# Manx Cat Breeder. Please help!!



## Wishfuldeborah (Dec 1, 2014)

Hi All,

I am looking for a Manx cat breeder in the UK, I am in Surrey but willing to travel. I have been looking on the internet and can not find anyone who is still breeding! I am a little shocked at this as they are the perfect family pet.

We recently lost our little girl due to a short/shock illness and her brother is now lonely! So I am very keen to find him a friend.

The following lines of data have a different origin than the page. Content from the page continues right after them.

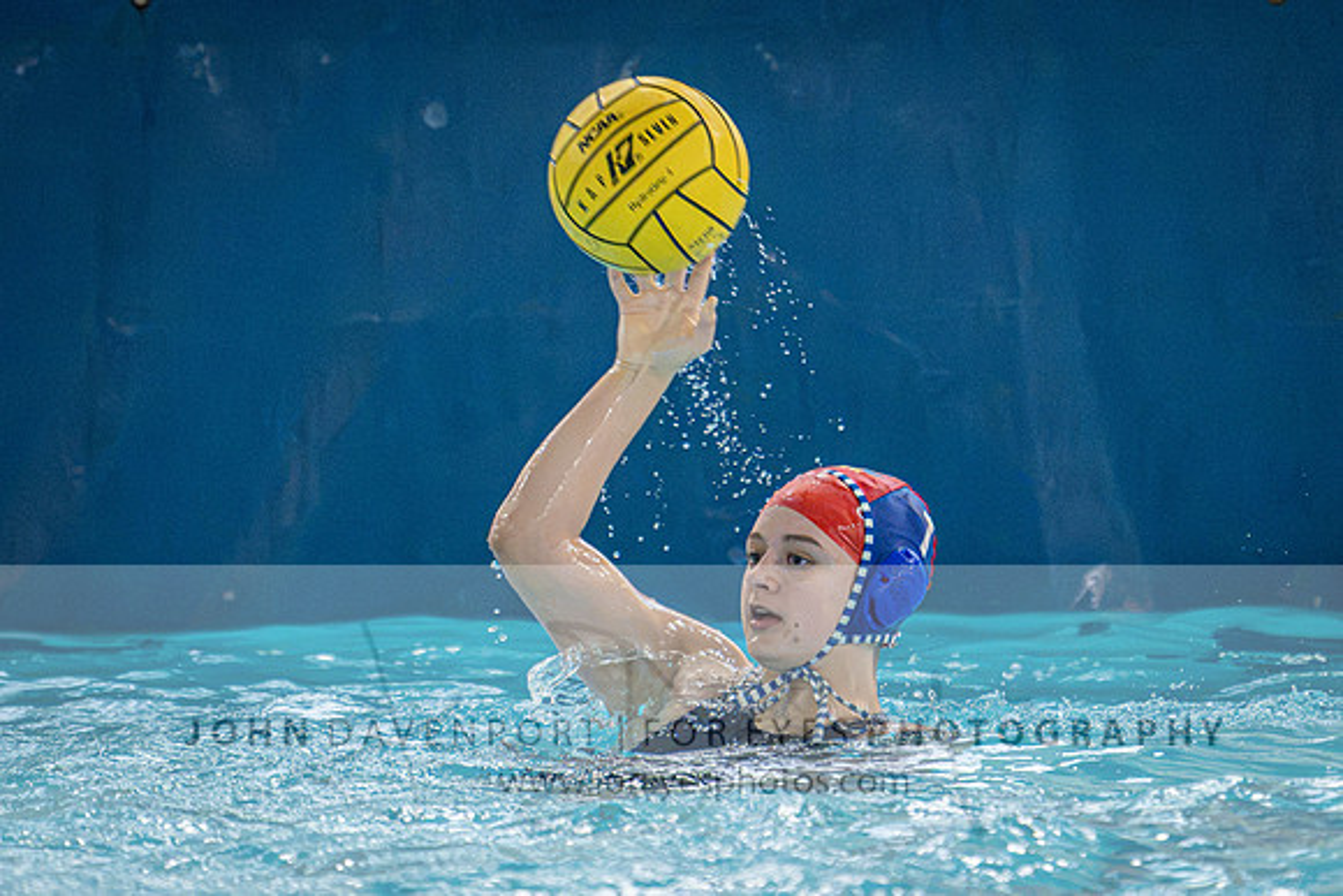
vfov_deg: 2.4
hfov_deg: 3.7
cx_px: 624
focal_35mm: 563
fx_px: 21020
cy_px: 107
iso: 16000
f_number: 4
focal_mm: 280
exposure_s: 1/1000
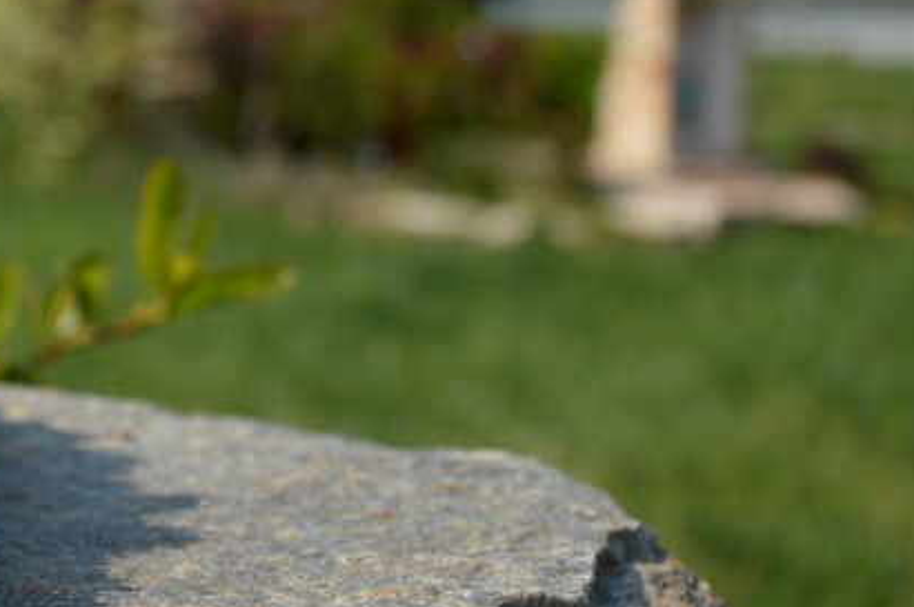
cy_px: -100
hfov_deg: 18.7
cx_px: -63
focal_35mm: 105
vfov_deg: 12.7
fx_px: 2673
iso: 100
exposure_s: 1/1000
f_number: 4
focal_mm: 25
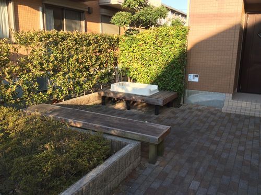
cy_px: 98
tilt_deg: -11.1
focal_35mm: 32
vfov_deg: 44.0
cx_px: 130
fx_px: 241
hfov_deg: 56.9
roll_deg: +1.7
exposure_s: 1/272
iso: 32
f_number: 2.4
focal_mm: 3.3
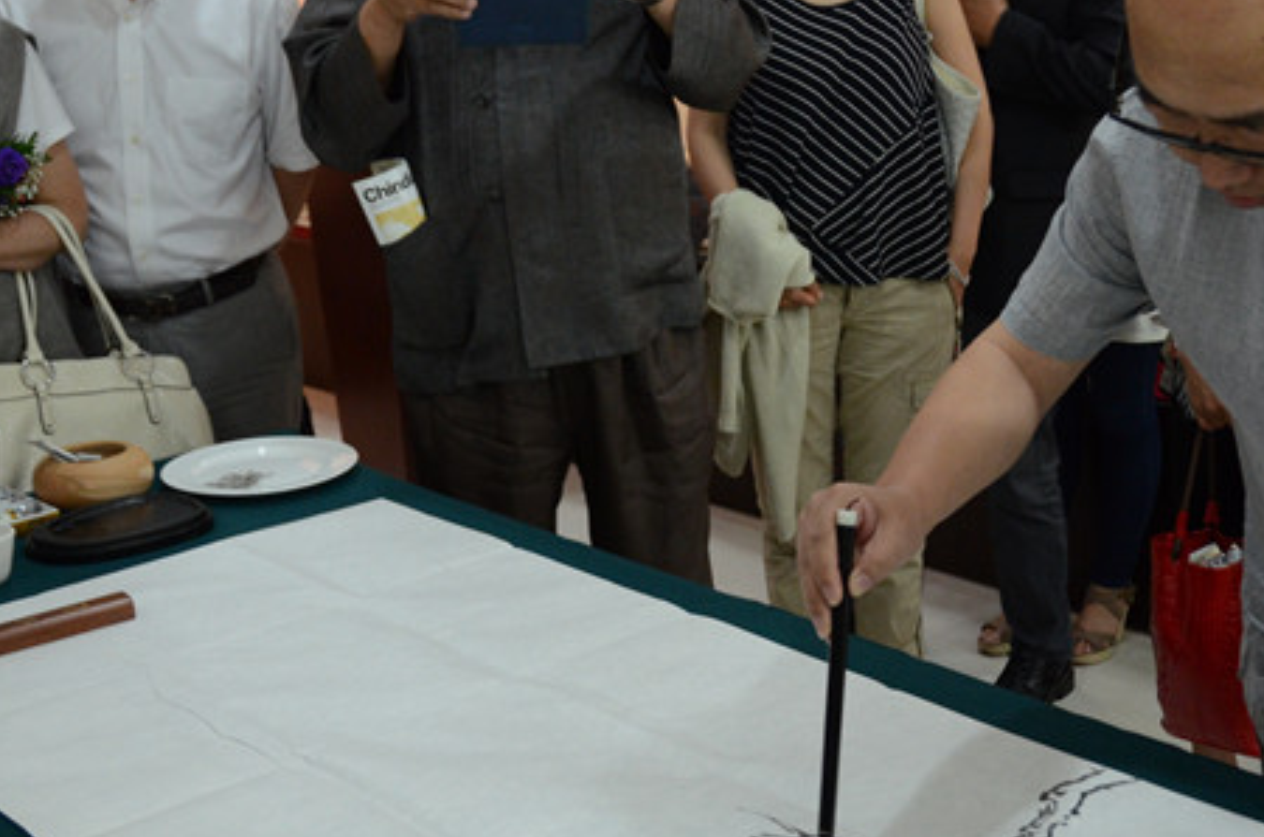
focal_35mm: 50
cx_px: 750
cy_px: 418
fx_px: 1752
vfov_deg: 26.9
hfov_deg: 39.5
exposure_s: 1/30
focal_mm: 20
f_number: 3.5
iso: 1400
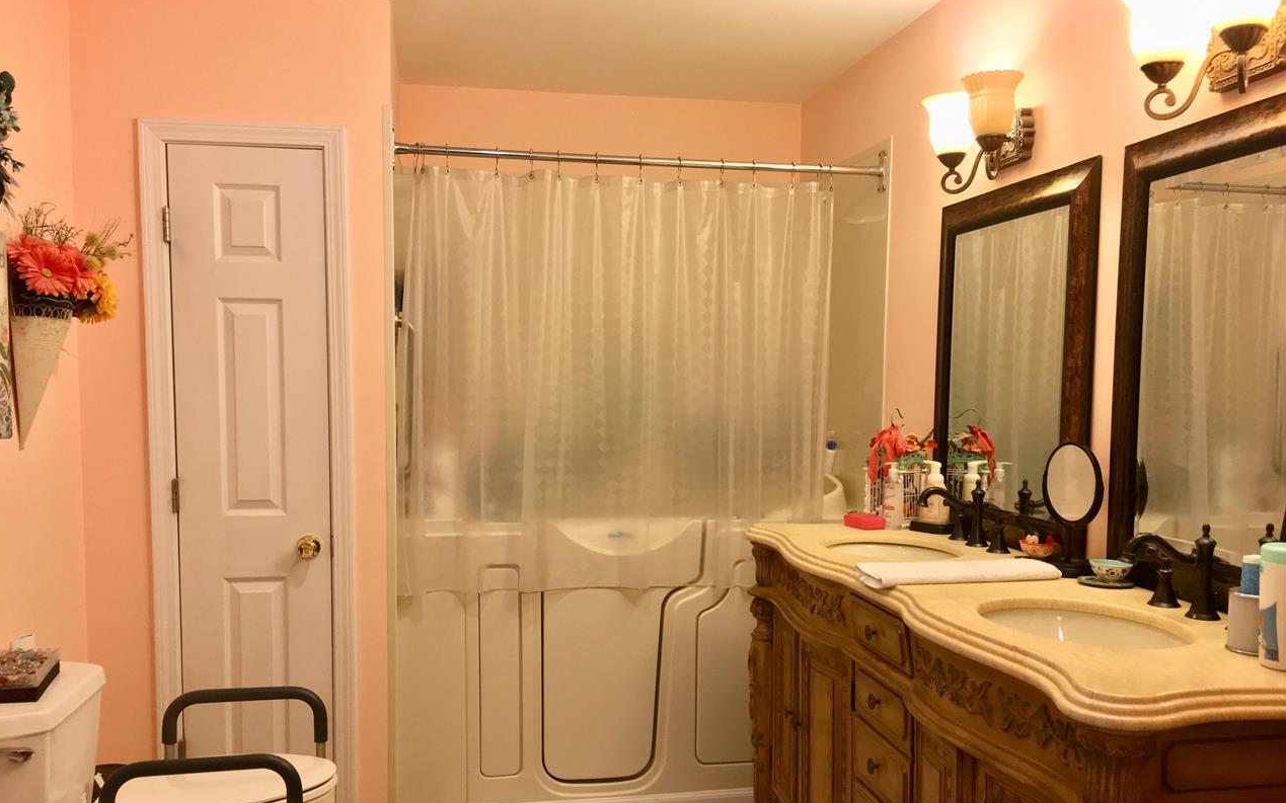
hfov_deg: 61.2
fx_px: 1086
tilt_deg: -3.1
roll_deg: -0.8
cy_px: 466
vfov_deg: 40.5
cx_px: 638
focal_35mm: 31
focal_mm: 4.15
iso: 160
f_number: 2.2
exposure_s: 1/30
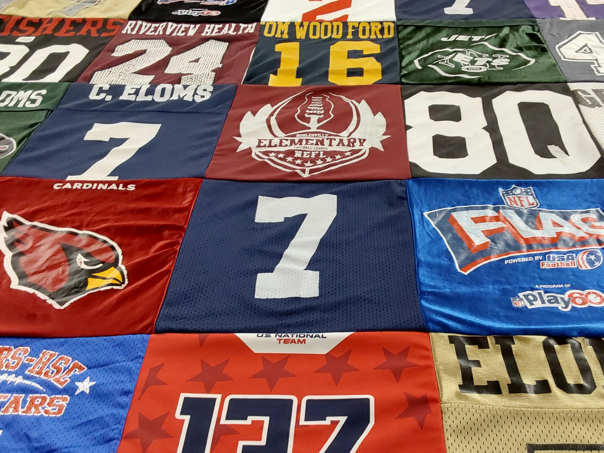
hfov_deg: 51.2
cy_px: 246
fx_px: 628
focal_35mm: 36
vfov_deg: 39.6
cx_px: 345
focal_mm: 2.91
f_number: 1.9
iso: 160
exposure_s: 1/60
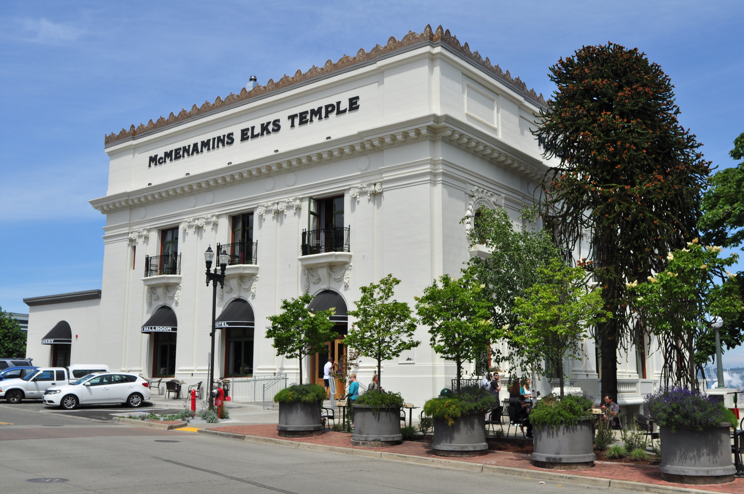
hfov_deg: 53.2
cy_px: 247
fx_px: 743
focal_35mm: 36
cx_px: 372
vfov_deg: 36.8
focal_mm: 24
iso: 200
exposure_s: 1/500
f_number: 11
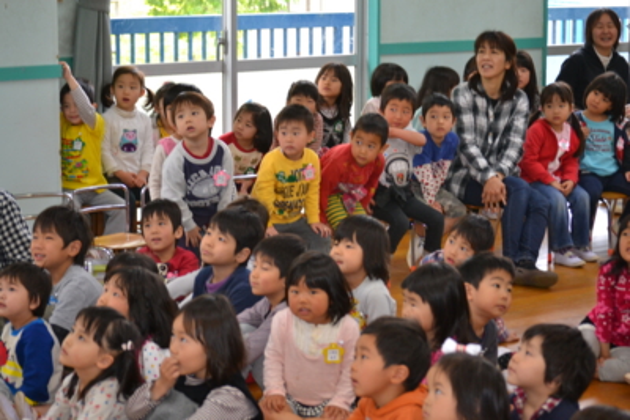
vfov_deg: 16.6
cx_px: 315
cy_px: 210
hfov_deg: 24.6
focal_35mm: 82
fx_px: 1444
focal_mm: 55
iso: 720
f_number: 4.2
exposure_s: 1/60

Any help will be greatly received.


----------



## lymorelynn (Oct 4, 2008)

Have you looked here Pedigree Manx Cat Breeders - Search Results - Kittenlist
I had a look for a Manx Cat Club as they would be your best bet but couldn't find one in my Google search. maybe someone else knows of one.
Oh and welcome to the forum too


----------



## jaycee05 (Sep 24, 2012)

There is a manx cat breeder up here on North Yorkshire, or used to be, i will check they were in Northallerton will see if i can find a link
There are breeders in Northallerton, Stockport, Wilmslow Trowbridge,Manchester
There may be more but these are advertised on Preloved .co.uk
Hope this helps


----------



## OrientalSlave (Jan 26, 2012)

None have been registered with the GCCF in 2012 or 2013, and I would advise great caution with breeders not registering - Manx can have problems due to their short or absent tails. 

There are a few breeders in the UK who seem to be registering with TICA.


----------